_Text for analysis:_
Quiche with Salmon and Broccoli
Baking and Desserts | European cuisine
⏳ Time
2 hours + 1 hour
🥕 Ingredients
10
🍽️ Servings
8
Description
Quiche with salmon and broccoli
Ingredients
- Wheat Flour - 8.8 oz
- Chicken Egg - 3 pieces
- Butter - 5.3 oz
- Water - 1 tablespoon
- Baking Powder - 0.4 oz
- Salt - to taste
- Fillet of Sturgeon - 17.6 oz
- Broccoli - 17.6 oz
- Cream - 10 fl oz
- Hard Cheese - 7.1 oz
Step by Step guide
Step 1
First, let's make the dough: take 250 g of flour, 150 g of butter (make sure to leave it at room temperature beforehand so it becomes soft), 1 egg, salt to taste (I use 1 teaspoon), a tablespoon of water, and baking powder. Roll up your sleeves and mix everything thoroughly, kneading and rolling until the dough becomes smooth, elastic, and non-sticky. After that, wrap the dough in plastic and refrigerate it for an hour; we have time to work on the filling.

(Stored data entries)

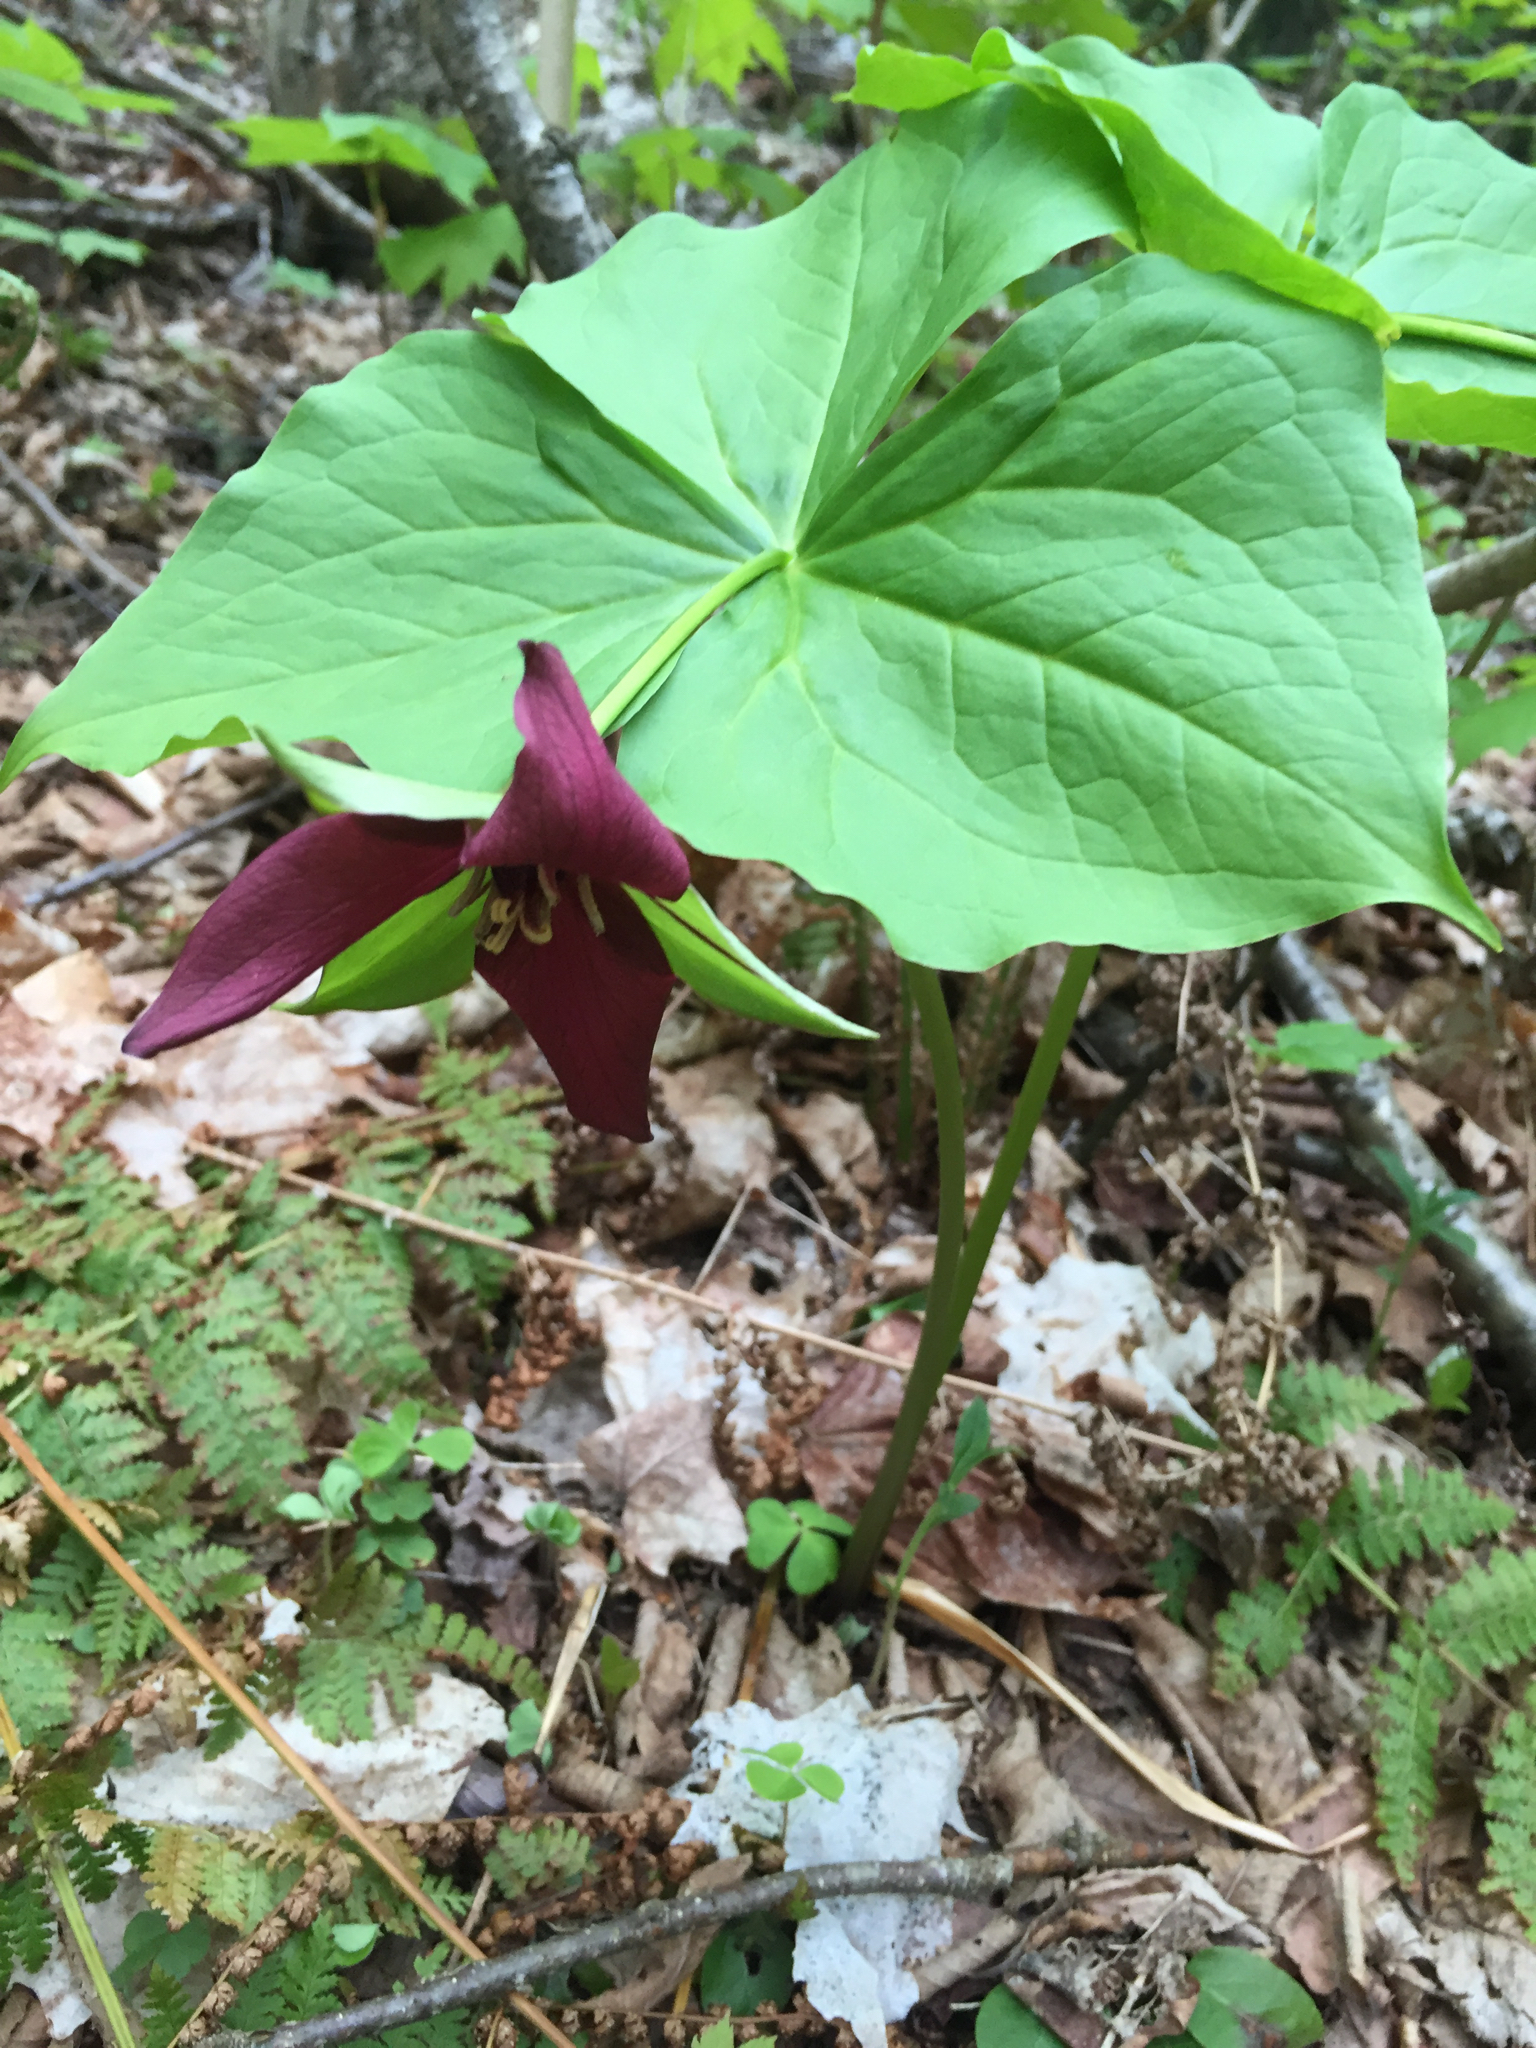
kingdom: Plantae
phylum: Tracheophyta
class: Liliopsida
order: Liliales
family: Melanthiaceae
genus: Trillium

_Aim of the task:_ Translate this sentence from the quiche recipe into Spanish: "After that, wrap the dough in plastic and refrigerate it for an hour; we have time to work on the filling."

_Exercise response:_ Después, envuelve la masa en plástico y refrigérala durante una hora; tenemos tiempo para preparar el relleno.